▸ **What is needed**:
Scan the material below for the string "source". Report every line that has it.

################

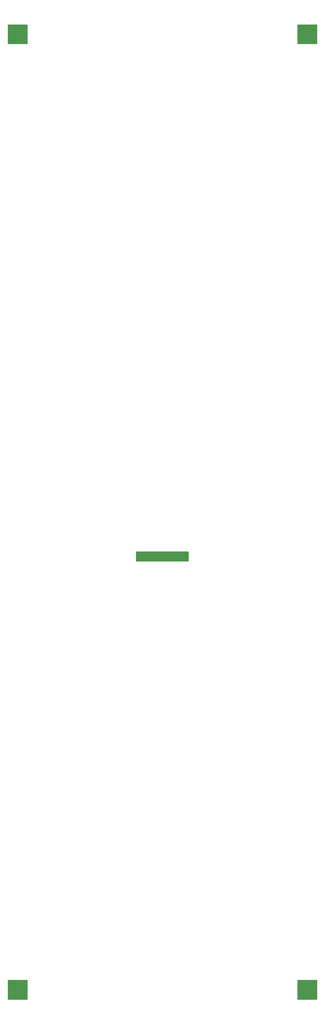
<source format=gbr>
%TF.GenerationSoftware,KiCad,Pcbnew,(6.0.4)*%
%TF.CreationDate,2022-11-15T14:34:14+02:00*%
%TF.ProjectId,pcb_heater_element,7063625f-6865-4617-9465-725f656c656d,rev?*%
%TF.SameCoordinates,Original*%
%TF.FileFunction,Soldermask,Top*%
%TF.FilePolarity,Negative*%
%FSLAX46Y46*%
G04 Gerber Fmt 4.6, Leading zero omitted, Abs format (unit mm)*
G04 Created by KiCad (PCBNEW (6.0.4)) date 2022-11-15 14:34:14*
%MOMM*%
%LPD*%
G01*
G04 APERTURE LIST*
G04 APERTURE END LIST*
G36*
X120692121Y-59020002D02*
G01*
X120738614Y-59073658D01*
X120750000Y-59126000D01*
X120750000Y-64874000D01*
X120729998Y-64942121D01*
X120676342Y-64988614D01*
X120624000Y-65000000D01*
X114876000Y-65000000D01*
X114807879Y-64979998D01*
X114761386Y-64926342D01*
X114750000Y-64874000D01*
X114750000Y-59126000D01*
X114770002Y-59057879D01*
X114823658Y-59011386D01*
X114876000Y-59000000D01*
X120624000Y-59000000D01*
X120692121Y-59020002D01*
G37*
G36*
X120692121Y-349020002D02*
G01*
X120738614Y-349073658D01*
X120750000Y-349126000D01*
X120750000Y-354874000D01*
X120729998Y-354942121D01*
X120676342Y-354988614D01*
X120624000Y-355000000D01*
X114876000Y-355000000D01*
X114807879Y-354979998D01*
X114761386Y-354926342D01*
X114750000Y-354874000D01*
X114750000Y-349126000D01*
X114770002Y-349057879D01*
X114823658Y-349011386D01*
X114876000Y-349000000D01*
X120624000Y-349000000D01*
X120692121Y-349020002D01*
G37*
G36*
X208692121Y-349020002D02*
G01*
X208738614Y-349073658D01*
X208750000Y-349126000D01*
X208750000Y-354874000D01*
X208729998Y-354942121D01*
X208676342Y-354988614D01*
X208624000Y-355000000D01*
X202876000Y-355000000D01*
X202807879Y-354979998D01*
X202761386Y-354926342D01*
X202750000Y-354874000D01*
X202750000Y-349126000D01*
X202770002Y-349057879D01*
X202823658Y-349011386D01*
X202876000Y-349000000D01*
X208624000Y-349000000D01*
X208692121Y-349020002D01*
G37*
G36*
X208692121Y-59020002D02*
G01*
X208738614Y-59073658D01*
X208750000Y-59126000D01*
X208750000Y-64874000D01*
X208729998Y-64942121D01*
X208676342Y-64988614D01*
X208624000Y-65000000D01*
X202876000Y-65000000D01*
X202807879Y-64979998D01*
X202761386Y-64926342D01*
X202750000Y-64874000D01*
X202750000Y-59126000D01*
X202770002Y-59057879D01*
X202823658Y-59011386D01*
X202876000Y-59000000D01*
X208624000Y-59000000D01*
X208692121Y-59020002D01*
G37*
G36*
X169692121Y-219020002D02*
G01*
X169738614Y-219073658D01*
X169750000Y-219126000D01*
X169750000Y-221874000D01*
X169729998Y-221942121D01*
X169676342Y-221988614D01*
X169624000Y-222000000D01*
X153876000Y-222000000D01*
X153807879Y-221979998D01*
X153761386Y-221926342D01*
X153750000Y-221874000D01*
X153750000Y-219126000D01*
X153770002Y-219057879D01*
X153823658Y-219011386D01*
X153876000Y-219000000D01*
X169624000Y-219000000D01*
X169692121Y-219020002D01*
G37*
M02*

</source>
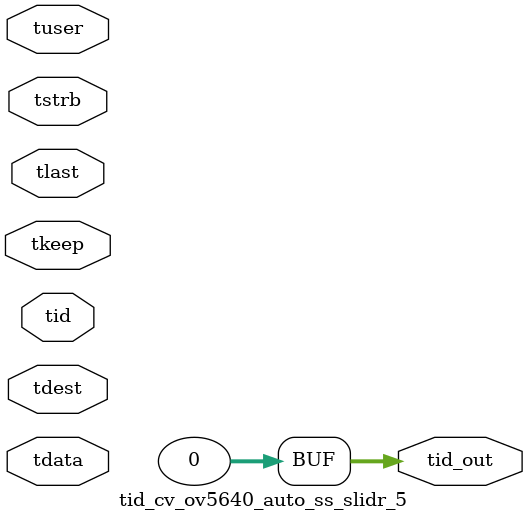
<source format=v>


`timescale 1ps/1ps

module tid_cv_ov5640_auto_ss_slidr_5 #
(
parameter C_S_AXIS_TID_WIDTH   = 1,
parameter C_S_AXIS_TUSER_WIDTH = 0,
parameter C_S_AXIS_TDATA_WIDTH = 0,
parameter C_S_AXIS_TDEST_WIDTH = 0,
parameter C_M_AXIS_TID_WIDTH   = 32
)
(
input  [(C_S_AXIS_TID_WIDTH   == 0 ? 1 : C_S_AXIS_TID_WIDTH)-1:0       ] tid,
input  [(C_S_AXIS_TDATA_WIDTH == 0 ? 1 : C_S_AXIS_TDATA_WIDTH)-1:0     ] tdata,
input  [(C_S_AXIS_TUSER_WIDTH == 0 ? 1 : C_S_AXIS_TUSER_WIDTH)-1:0     ] tuser,
input  [(C_S_AXIS_TDEST_WIDTH == 0 ? 1 : C_S_AXIS_TDEST_WIDTH)-1:0     ] tdest,
input  [(C_S_AXIS_TDATA_WIDTH/8)-1:0 ] tkeep,
input  [(C_S_AXIS_TDATA_WIDTH/8)-1:0 ] tstrb,
input                                                                    tlast,
output [(C_M_AXIS_TID_WIDTH   == 0 ? 1 : C_M_AXIS_TID_WIDTH)-1:0       ] tid_out
);

assign tid_out = {1'b0};

endmodule


</source>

################

▸ **Worked solution**:
<source format=gbr>
</source>
<source format=v>
</source>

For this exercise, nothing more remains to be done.